Problem details:
Continue the R tutorial on converting the "Credit_History" and "Dependents" variables, picking up right after its final line.
[START OF Text to read]
Some of the variables are categorized in a way that doesn’t make much sense. We will change “Dependents” to numeric and “Credit_History” to character. We can see that “Credit_History” is a categorical variable since it refers to the positive or negative credit history of the applicant. Remember that encoding categorical variables as “character” is only plausible when the order of categories is not relevant. Let’s convert the “Credit_History” variable from numeric to character:
dados_ajustados$Credit_History <- as.character(dados_ajustados$Credit_History)
Now let’s convert the “Dependents” variable from character to numeric:
dados_ajustados$Dependents <- as.numeric(dados_ajustados$Dependents)
## Warning: NAs introduced by coercion
During the conversion of the “Dependents” variable, R replaced the “3+” values in the variable with “NA.” This happened because R doesn’t interpret the “+” as a numeric value. Let’s replace the “NA” with “3,” keeping in mind that “3” now represents 3 or more dependents of the applicant.
dados_ajustados$Dependents <- ifelse(is.na(dados_ajustados$Dependents), "3", dados_ajustados$Dependents)
Let’s check our changes using the summary function:
summary(dados_ajustados)
[END OF Text to read]
[START OF Excerpted records]
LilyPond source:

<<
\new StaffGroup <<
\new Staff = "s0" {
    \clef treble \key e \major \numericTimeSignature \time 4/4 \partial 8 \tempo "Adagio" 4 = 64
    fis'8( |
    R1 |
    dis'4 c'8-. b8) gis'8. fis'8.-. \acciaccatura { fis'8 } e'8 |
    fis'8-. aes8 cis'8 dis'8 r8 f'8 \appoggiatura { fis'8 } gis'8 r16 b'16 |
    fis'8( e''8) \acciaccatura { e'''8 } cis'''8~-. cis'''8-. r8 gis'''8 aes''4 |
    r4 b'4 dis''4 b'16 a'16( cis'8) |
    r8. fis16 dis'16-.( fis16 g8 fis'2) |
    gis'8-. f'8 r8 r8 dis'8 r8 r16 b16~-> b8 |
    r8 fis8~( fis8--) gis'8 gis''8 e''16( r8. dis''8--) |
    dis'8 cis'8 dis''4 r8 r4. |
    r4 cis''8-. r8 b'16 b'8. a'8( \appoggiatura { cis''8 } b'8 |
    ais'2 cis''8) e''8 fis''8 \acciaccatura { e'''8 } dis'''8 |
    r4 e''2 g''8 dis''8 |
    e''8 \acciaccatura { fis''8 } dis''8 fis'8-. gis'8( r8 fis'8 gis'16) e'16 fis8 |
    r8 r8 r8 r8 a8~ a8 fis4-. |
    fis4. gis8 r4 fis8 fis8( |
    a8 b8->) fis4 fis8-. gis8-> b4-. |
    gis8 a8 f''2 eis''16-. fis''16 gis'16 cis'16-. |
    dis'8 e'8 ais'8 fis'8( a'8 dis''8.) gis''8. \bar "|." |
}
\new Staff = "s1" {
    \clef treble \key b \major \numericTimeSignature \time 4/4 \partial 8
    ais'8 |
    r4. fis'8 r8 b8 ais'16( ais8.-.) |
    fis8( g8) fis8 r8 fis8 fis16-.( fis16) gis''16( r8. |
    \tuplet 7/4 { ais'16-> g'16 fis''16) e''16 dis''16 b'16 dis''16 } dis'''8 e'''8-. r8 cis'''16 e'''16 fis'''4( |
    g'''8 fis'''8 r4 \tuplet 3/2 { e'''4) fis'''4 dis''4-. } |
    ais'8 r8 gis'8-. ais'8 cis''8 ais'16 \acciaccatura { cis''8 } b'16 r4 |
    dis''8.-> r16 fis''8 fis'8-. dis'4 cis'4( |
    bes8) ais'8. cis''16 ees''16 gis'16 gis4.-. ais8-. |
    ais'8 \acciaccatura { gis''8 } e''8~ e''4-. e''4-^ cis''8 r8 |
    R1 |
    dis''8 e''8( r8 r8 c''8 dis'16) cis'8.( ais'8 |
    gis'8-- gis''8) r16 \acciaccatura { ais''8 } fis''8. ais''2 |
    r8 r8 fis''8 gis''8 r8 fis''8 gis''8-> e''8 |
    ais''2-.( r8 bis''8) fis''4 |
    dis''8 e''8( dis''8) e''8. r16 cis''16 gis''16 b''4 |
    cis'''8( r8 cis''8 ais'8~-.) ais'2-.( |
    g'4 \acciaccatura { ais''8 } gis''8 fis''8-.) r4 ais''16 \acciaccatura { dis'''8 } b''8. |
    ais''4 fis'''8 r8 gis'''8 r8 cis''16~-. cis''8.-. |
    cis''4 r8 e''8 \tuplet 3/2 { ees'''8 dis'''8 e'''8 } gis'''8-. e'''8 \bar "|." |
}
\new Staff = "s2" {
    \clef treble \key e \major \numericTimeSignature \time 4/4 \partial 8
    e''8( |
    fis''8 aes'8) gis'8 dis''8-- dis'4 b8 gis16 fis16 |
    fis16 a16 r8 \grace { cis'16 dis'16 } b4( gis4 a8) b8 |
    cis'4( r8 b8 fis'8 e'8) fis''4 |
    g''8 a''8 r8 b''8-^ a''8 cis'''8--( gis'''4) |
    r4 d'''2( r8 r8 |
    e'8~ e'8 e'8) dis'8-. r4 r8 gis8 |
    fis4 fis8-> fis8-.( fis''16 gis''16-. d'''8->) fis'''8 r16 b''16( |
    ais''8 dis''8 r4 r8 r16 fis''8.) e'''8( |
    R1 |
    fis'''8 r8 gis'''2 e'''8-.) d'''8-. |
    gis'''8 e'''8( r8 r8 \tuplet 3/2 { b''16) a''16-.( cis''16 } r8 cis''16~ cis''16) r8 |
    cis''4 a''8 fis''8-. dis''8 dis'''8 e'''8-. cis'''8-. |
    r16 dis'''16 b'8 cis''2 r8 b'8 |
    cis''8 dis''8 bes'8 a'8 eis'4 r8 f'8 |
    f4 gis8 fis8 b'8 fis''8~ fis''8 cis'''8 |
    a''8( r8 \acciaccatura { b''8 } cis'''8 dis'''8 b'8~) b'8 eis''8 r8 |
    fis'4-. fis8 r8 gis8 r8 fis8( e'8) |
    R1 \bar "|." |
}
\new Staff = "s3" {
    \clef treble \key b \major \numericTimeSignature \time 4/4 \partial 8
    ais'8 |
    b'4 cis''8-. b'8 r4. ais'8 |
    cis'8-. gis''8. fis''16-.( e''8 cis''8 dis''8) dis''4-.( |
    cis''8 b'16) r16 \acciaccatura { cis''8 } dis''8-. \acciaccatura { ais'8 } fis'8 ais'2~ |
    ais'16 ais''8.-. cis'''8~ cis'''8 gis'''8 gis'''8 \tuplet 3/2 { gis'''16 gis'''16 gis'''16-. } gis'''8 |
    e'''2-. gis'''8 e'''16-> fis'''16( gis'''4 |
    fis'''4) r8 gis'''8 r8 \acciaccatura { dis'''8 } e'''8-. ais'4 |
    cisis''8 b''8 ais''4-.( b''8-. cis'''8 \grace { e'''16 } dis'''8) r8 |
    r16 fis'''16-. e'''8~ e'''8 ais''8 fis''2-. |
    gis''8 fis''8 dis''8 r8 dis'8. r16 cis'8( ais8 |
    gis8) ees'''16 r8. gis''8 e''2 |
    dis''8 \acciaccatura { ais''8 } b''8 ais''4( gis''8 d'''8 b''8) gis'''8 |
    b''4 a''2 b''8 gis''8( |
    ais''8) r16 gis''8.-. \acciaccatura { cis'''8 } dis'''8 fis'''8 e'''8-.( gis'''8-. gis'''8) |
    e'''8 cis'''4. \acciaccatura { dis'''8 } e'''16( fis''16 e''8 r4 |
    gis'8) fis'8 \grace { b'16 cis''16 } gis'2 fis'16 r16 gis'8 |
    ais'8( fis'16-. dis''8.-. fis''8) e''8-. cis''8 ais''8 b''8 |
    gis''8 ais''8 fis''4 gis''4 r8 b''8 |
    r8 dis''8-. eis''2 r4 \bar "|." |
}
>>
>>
[END OF Excerpted records]
Reply:
## Gender Married Dependents Education
## Length:480 Length:480 Length:480 Length:480
## Class :character Class :character Class :character Class :character
## Mode :character Mode :character Mode :character Mode :character
##
##
##
## Self_Employed ApplicantIncome CoapplicantIncome LoanAmount
## Length:480 Min. : 150 Min. : 0 Min. : 9.0
## Class :character 1st Qu.: 2899 1st Qu.: 0 1st Qu.:100.0
## Mode :character Median : 3859 Median : 1084 Median :128.0
## Mean : 5364 Mean : 1581 Mean :144.7
## 3rd Qu.: 5852 3rd Qu.: 2253 3rd Qu.:170.0
## Max. :81000 Max. :33837 Max. :600.0
## Loan_Amount_Term Credit_History Property_Area Loan_Status
## Min. : 36.0 Length:480 Length:480 Length:480
## 1st Qu.:360.0 Class :character Class :character Class :character
## Median :360.0 Mode :character Mode :character Mode :character
## Mean :342.1
## 3rd Qu.:360.0
## Max. :480.0
With our database properly adjusted, all that’s left is to dummy code our categorical variables. Before that, let’s visualize some characteristics of our variables.
table(dados_ajustados$Loan_Status)
##
## N Y
## 148 332
We can see that we have 332 cases of approved loans and 148 cases where the loan was denied.
table(dados_ajustados$Gender)
##
## Female Male
## 86 394
table(dados_ajustados$Married)
##
## No Yes
## 169 311
table(dados_ajustados$Education)
##
## Graduate Not Graduate
## 383 97
table(dados_ajustados$Self_Employed)
##
## No Yes
## 414 66
table(dados_ajustados$Credit_History)
##
## 0 1
## 70 410
table(dados_ajustados$Property_Area)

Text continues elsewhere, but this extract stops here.